● Tarefas
(a) Transcreva do trecho sobre arquivamento do inquérito a parte que começa em "De referido voto" e vai até "2002, p. 36)", inclusive.
(b) No trecho sobre arquivamento do inquérito, qual fundamento o Magistrado a quo usou para revogar o recebimento da denúncia?
(c) Indique se cada afirmação está de acordo com o trecho sobre arquivamento do inquérito e justifique com as palavras decisivas dele: (i) o voto do Min. Moreira Alves reconhece nulidade no caso; (ii) o pedido de arquivamento feito por um representante da Justiça Pública vincula quem lhe segue no conhecimento; (iii) a anotação de Damásio E. de Jesus refere-se ao art. 28 do Código de Processo Penal.

● Trecho citado
- - - -

De referido voto oportuno citar trecho do voto do  Min. Moreira Alves: "Também não vejo, no caso, a  configuração de nulidade, pois o Promotor  reconsiderou- e, a meu ver, podia fazê-lo- antes que o  ato anterior saísse de sua esfera de atuação disponível,  por não haver o Juiz ainda determinado o  arquivamento, ou por não ter concordado com ele,  encaminhando o processo à deliberação do  Procurador-Geral."

 

Registre-se, ainda, a anotação de DAMÁSIO E. DE JESUS ao art. 28, do Código de Processo Penal, verbis: "Promotor de  Justiça que, após requerer o arquivamento do inquérito policial, atendendo  às ponderações por escrito do juiz, oferece denúncia Admissibilidade, não  havendo violação do disposto no art. 28 deste Código (RT 424/372; STF,  RHC 59.607, DJU 25.2.83, p. 1537; RT 575/437 e RTJ 105/83)." (in  Código de Processo Penal Anotado, 19.ª ed., São Paulo: Saraiva, 2002, p. 36)

Assim sendo, não há que se falar em preclusão lógica,  fundamento usado pelo Magistrado a quo para revogar o recebimento da  denuncia.

Além disso, deve ser preservada a independência de  convicção do Promotor. O Ministério Público é indivisível, e não vinculado à  manifestação de um dos seus representantes ao outro (princípio da  independência funcional).

Certo é que o pedido de arquivamento do inquérito  policial formulado por representante da Justiça Pública não vincula aquele que  lhe segue no seu conhecimento, podendo este, portanto, oferecer a denúncia,  desde que não proferido despacho atendendo ao pedido.[1]

Cito trecho do voto 1.133 TJ-SP, HC 250.502-3, Relator Des. Vito Guglielmi: "Insista-se que o indiciado não tem direito  líquido e certo ao arquivamento, uma vez requerido pelo Ministério Público..."

Portanto é lícito que mesmo após pedido de  arquivamento, o MP reconsidere o parecer e proceda com a denúncia do  acusado.

- - - -

● Entradas fornecidas
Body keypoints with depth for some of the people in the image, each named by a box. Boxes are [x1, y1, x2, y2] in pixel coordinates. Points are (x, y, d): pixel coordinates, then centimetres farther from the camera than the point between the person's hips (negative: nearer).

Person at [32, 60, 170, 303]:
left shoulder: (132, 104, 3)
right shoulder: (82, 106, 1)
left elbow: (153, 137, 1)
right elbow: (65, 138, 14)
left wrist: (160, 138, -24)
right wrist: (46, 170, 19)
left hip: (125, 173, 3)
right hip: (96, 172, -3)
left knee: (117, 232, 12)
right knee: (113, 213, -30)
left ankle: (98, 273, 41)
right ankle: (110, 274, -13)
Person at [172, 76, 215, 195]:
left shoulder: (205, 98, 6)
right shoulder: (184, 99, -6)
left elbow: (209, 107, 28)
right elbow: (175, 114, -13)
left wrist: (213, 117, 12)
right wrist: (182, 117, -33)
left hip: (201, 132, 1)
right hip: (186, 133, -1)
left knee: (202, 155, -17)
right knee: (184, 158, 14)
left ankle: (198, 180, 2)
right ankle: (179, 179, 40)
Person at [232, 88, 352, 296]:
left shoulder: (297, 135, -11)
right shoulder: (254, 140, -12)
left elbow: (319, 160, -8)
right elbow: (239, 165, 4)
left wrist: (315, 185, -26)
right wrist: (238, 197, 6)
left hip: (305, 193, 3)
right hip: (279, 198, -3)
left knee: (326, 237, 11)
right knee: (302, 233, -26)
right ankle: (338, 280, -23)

- - - -

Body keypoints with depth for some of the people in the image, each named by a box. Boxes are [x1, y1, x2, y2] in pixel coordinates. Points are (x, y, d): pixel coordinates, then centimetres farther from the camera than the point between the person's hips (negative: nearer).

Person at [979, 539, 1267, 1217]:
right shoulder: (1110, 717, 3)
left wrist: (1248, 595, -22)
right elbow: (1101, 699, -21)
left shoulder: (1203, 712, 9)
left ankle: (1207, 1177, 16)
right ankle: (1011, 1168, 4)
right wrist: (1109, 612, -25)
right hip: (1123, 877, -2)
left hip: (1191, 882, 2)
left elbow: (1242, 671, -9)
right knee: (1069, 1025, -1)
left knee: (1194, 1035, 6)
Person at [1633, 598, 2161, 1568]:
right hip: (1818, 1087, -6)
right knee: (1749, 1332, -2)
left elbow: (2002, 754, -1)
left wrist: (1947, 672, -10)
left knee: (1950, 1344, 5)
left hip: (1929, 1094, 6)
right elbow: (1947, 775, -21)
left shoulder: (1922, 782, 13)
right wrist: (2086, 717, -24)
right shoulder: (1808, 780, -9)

- - - -

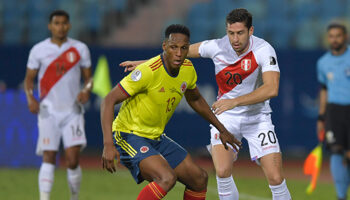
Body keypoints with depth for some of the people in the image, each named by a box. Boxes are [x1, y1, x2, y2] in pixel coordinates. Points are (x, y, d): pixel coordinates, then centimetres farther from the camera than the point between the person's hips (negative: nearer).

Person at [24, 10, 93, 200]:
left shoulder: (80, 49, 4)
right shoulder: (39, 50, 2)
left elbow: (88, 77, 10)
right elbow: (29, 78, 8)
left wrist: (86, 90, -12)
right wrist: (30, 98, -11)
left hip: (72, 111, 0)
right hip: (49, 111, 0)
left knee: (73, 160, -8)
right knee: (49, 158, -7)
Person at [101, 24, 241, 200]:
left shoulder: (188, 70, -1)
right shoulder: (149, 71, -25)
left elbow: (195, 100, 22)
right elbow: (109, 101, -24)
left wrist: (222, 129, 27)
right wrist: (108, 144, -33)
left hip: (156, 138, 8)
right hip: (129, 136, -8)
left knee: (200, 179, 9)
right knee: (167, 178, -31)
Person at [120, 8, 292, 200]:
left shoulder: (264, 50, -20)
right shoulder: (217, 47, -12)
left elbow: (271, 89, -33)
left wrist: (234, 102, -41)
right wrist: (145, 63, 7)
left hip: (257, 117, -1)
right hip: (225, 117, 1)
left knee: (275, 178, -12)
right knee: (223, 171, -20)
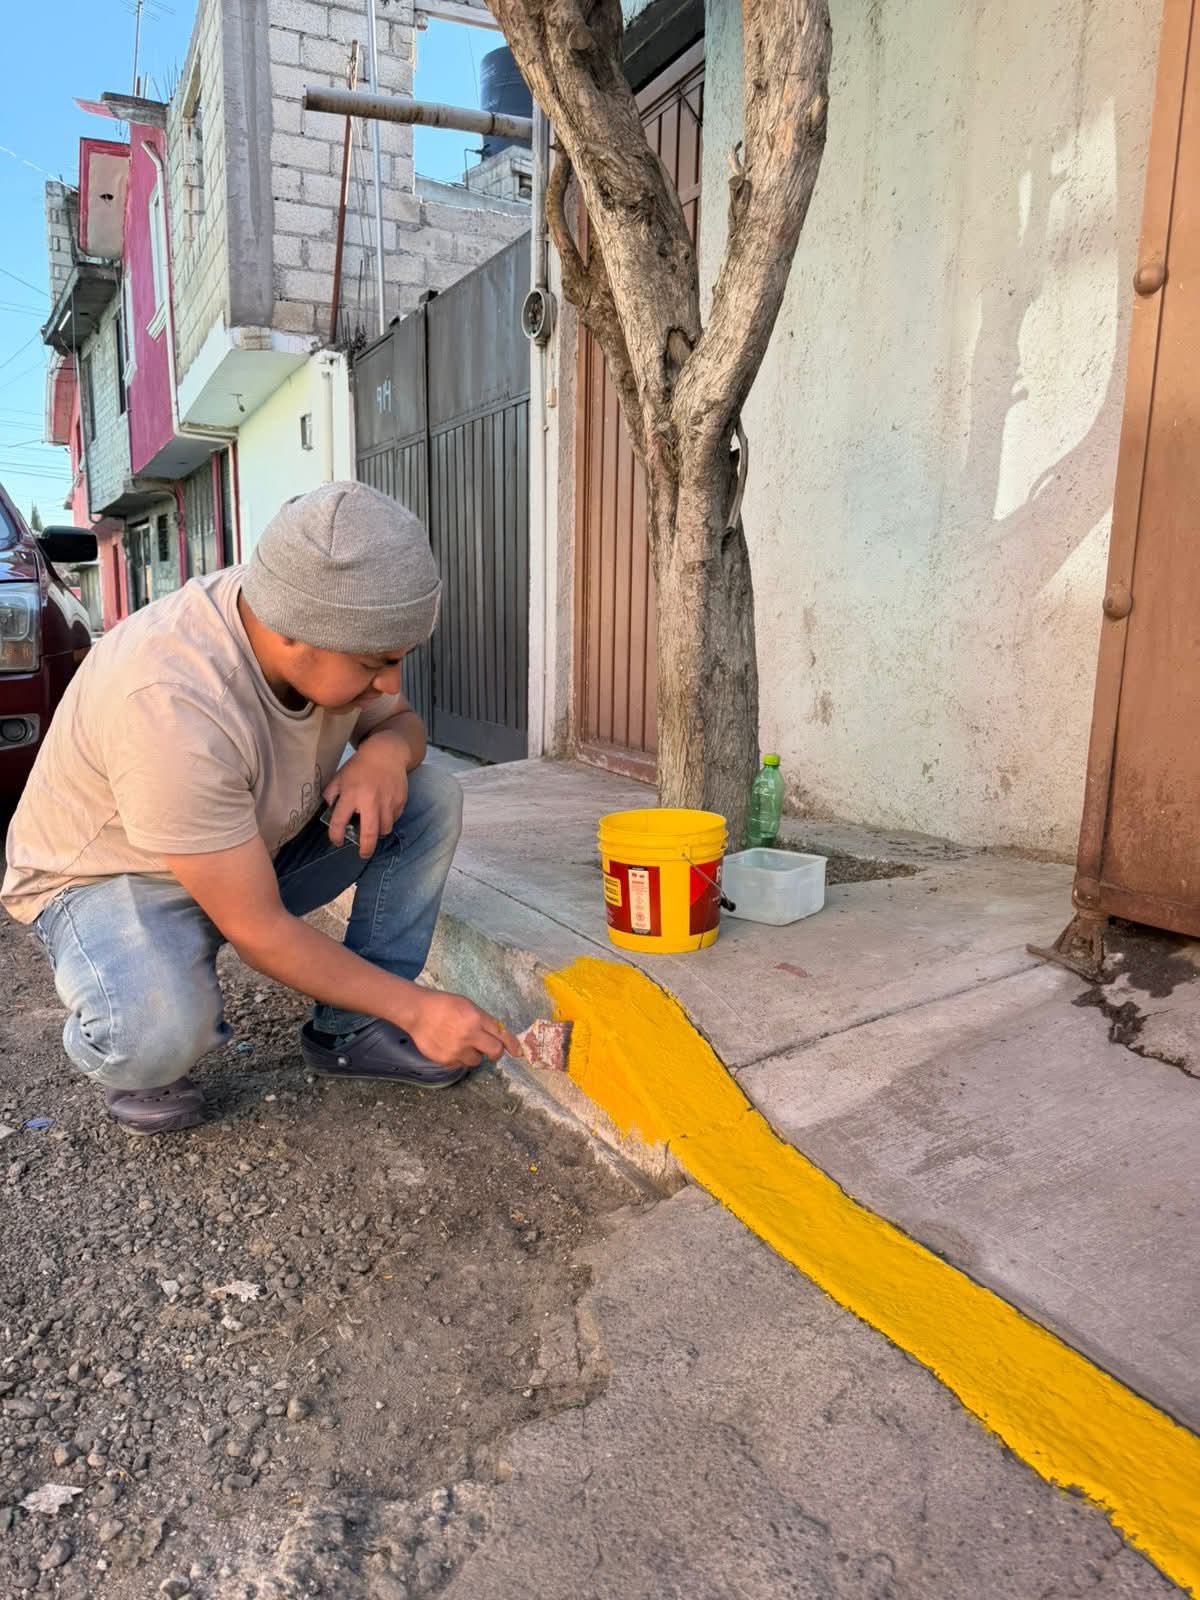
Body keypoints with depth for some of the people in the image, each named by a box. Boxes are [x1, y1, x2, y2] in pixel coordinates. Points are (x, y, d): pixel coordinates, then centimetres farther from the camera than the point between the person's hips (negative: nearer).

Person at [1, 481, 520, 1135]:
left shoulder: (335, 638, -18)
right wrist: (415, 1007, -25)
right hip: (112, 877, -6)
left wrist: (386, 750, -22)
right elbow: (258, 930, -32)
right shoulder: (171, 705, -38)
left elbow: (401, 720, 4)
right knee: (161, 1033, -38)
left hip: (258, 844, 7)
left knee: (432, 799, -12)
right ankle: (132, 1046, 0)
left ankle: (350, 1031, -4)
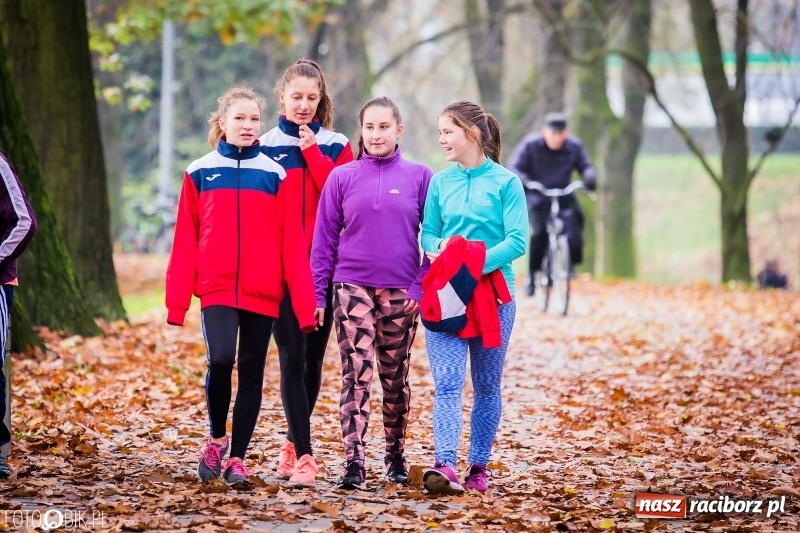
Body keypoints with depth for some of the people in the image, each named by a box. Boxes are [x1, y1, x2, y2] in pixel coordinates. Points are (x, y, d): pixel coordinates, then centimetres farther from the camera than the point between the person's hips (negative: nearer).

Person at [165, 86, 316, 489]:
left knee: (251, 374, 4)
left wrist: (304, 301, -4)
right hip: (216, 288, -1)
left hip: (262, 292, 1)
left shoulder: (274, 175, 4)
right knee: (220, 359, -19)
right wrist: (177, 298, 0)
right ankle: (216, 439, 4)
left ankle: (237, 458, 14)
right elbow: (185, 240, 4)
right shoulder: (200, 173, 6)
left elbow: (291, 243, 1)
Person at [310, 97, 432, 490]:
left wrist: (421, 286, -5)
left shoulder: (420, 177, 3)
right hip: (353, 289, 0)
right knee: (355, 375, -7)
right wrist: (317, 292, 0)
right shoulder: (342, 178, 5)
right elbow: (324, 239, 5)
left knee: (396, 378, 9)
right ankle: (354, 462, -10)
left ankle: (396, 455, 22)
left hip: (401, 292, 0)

- - - -

● Respostas
(a)
De referido voto oportuno citar trecho do voto do  Min. Moreira Alves: "Também não vejo, no caso, a  configuração de nulidade, pois o Promotor  reconsiderou- e, a meu ver, podia fazê-lo- antes que o  ato anterior saísse de sua esfera de atuação disponível,  por não haver o Juiz ainda determinado o  arquivamento, ou por não ter concordado com ele,  encaminhando o processo à deliberação do  Procurador-Geral."

 

Registre-se, ainda, a anotação de DAMÁSIO E. DE JESUS ao art. 28, do Código de Processo Penal, verbis: "Promotor de  Justiça que, após requerer o arquivamento do inquérito policial, atendendo  às ponderações por escrito do juiz, oferece denúncia Admissibilidade, não  havendo violação do disposto no art. 28 deste Código (RT 424/372; STF,  RHC 59.607, DJU 25.2.83, p. 1537; RT 575/437 e RTJ 105/83)." (in  Código de Processo Penal Anotado, 19.ª ed., São Paulo: Saraiva, 2002, p. 36)

(b) A preclusão lógica.

(c)
(i) Não: "Também não vejo, no caso, a configuração de nulidade".
(ii) Não: "não vincula aquele que lhe segue no seu conhecimento".
(iii) Sim: "a anotação de DAMÁSIO E. DE JESUS ao art. 28, do Código de Processo Penal".